▸ **YOUR GOAL**:
Reproduce the stretch of lines from the first one through the line that contains "crop: left 5.74%, top", including both ends.

Stored data entries
-- -- --
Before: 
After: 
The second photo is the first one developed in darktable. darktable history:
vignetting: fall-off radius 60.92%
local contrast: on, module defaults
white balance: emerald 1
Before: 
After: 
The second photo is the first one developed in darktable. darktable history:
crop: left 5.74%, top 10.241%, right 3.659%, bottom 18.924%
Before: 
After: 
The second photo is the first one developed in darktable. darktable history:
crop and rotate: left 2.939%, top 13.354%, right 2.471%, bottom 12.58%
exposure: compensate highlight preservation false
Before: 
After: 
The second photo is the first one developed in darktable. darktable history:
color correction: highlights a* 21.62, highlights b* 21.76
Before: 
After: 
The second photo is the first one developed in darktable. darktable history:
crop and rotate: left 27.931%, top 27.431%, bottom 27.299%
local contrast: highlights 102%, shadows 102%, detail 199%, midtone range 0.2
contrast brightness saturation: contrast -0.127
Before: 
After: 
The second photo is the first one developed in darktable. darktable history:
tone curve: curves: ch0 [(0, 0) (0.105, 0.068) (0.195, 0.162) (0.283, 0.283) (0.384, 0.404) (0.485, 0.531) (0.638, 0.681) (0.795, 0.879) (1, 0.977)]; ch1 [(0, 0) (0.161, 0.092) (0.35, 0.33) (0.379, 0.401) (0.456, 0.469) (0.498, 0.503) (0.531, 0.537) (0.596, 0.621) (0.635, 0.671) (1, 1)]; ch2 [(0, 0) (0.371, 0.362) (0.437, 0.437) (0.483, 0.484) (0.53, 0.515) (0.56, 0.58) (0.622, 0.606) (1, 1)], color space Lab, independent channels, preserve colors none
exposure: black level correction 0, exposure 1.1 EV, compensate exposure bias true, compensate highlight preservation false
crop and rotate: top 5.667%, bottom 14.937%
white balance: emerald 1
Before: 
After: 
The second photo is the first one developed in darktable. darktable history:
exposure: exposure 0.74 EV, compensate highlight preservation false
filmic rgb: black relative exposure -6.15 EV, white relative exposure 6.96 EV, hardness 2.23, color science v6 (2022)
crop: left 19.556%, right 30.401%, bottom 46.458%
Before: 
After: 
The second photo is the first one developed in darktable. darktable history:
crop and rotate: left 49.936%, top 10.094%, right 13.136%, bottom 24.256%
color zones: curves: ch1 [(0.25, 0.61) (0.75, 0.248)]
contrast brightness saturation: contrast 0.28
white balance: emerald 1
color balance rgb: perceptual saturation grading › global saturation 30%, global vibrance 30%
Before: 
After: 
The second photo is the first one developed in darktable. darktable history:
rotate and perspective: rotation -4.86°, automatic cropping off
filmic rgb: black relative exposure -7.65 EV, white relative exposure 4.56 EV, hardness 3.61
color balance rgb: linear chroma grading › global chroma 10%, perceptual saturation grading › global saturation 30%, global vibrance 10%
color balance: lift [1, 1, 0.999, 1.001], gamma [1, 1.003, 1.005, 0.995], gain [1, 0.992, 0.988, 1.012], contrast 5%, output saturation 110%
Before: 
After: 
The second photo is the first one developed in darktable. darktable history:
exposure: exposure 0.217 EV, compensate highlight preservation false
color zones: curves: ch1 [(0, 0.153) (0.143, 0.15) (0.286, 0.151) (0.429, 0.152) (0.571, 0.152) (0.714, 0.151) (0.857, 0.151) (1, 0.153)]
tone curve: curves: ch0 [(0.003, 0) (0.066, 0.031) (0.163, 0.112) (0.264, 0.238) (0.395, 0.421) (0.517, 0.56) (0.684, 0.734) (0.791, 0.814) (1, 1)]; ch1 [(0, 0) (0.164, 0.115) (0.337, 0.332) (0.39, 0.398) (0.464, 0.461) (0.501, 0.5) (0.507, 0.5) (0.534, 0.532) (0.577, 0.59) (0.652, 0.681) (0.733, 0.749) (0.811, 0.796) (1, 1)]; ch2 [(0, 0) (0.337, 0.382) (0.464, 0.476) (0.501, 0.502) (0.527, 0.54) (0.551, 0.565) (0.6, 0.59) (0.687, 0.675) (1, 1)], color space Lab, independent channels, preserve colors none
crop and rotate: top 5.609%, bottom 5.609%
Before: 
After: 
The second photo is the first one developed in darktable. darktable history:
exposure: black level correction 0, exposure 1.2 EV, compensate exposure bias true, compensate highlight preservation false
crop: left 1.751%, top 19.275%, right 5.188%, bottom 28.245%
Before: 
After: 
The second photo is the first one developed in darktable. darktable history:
-- -- --
▸ **WRITTEN ANSWER**:
Before: 
After: 
The second photo is the first one developed in darktable. darktable history:
vignetting: fall-off radius 60.92%
local contrast: on, module defaults
white balance: emerald 1
Before: 
After: 
The second photo is the first one developed in darktable. darktable history:
crop: left 5.74%, top 10.241%, right 3.659%, bottom 18.924%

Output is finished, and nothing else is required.